The United States seems to have chosen a lot of its structure from the Serene Republic of Venice, which had lasted so incredibly long. Of course the reason it had lasted incredibly long was that the voting franchise was restricted to the small number of oligarchical families who had a vested interest in continuing the power structure. Of course there were also plentiful inputs from the Roman system, after all the United States needed a constitution that specifically justified the principles of slavery.
Unfortunately the founding father’s failed to note that the Roman Republic was based more on the Spartan system that lasted several hundred years, than on the Athenian ‘Republic’ that lasted - in bits and starts - for less than a century.

Sparta had a system of ‘democracy’ based on a free adult population of voters, including both male and female property holders. You can see why the American oligarchs were against that. The Athenian and Roman systems that treated women with contempt were clearly more attractive to Americans. Sparta also had ‘helots’ (closer to ‘serfs’) rather than slaves, so again American’s would clearly prefer Athenian slavery.

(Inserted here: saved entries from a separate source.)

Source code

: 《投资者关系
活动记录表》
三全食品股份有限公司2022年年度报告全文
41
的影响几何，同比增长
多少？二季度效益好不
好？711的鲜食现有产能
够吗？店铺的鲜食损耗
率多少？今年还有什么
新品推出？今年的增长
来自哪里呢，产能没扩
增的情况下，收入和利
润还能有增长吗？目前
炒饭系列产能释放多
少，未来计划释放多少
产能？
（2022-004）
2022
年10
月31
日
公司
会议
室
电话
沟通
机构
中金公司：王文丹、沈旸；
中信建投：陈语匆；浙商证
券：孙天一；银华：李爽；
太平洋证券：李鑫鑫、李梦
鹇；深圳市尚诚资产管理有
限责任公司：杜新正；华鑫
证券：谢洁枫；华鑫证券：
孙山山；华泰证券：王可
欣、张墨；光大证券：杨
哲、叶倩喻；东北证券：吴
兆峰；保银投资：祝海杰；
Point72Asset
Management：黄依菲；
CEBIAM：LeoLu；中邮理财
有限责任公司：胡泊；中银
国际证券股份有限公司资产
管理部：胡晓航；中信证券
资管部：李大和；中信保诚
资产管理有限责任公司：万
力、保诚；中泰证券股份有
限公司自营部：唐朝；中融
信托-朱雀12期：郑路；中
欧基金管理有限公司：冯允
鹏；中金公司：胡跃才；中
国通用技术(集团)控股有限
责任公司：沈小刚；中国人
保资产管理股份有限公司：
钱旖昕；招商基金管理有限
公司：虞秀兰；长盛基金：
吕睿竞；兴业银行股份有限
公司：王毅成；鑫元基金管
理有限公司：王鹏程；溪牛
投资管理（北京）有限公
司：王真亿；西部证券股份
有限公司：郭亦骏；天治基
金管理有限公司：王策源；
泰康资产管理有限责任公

Sparta balanced the democratic component, already restricted to an oligarchy with a joint vested interest, with a pair of hereditary kings. This produced one of the most balanced and stable constitutions ever devised. (Pity that Spartan eugenics were a fatal cultural dead end.) Unfortunately, when copying the Spartan system, the Romans replaced the pair of hereditary kings with a pair of elected consuls with terms of only a year. The whole idea of a long-term perspective through a hereditary component was replaced with short-term infighting for power. Frankly, it is astonishing that the Roman Republic lasted for even a couple of hundred years before collapsing and becoming and Empire instead. (American’s take note – one little civil war should be considered an astonishingly light price to pay for such an unstable system… And that was way before anything resembling an almost universal franchise. The chance of remaining a democratic republic for more than a century or so seems slight. How many residents are already ‘illegals’ and a non-voting caste?)

American racism is particularly astonishing. I am always amused by the supposed liberality of the film ‘Guess who’s coming to dinner’. The black hero was supposed to be big in the UN, so why wouldn’t he and his white partner go and live in a civilized country like Belgium or Switzerland instead of a politically backward racist hellhole like the United States? It is STILL not allowed for blacks to be partnered with whites on American TV – whites or blacks with Asians or Hispanics yes, but with each other? (Actually I would be interested if anyone can give feedback samples of black and white pairing in main characters in any American show? British TV has no problem with it, and Europe is not far behind, but US?)

The fantasy that either the French universal franchise, or the American oligarchic one, achieved stability or desirable government respectively, is disastrous. Certainly the effect of trying to impose such systems on the illiterate peasant castes of the ‘freed’ European or American colonies and dependencies (whether African, Asian or Middle Eastern) is appalling, and simply invites a speedy and bloody dictatorship.

Absolute democracy simply means bread and circuses. In fact absolute democracy usually means eventual dictatorship, repression, ethnic cleansing or civil war. Only with appropriate safeguards can democracy be included in a stable government system. Otherwise democracy is simply one of the most dangerous and evil of all human inventions.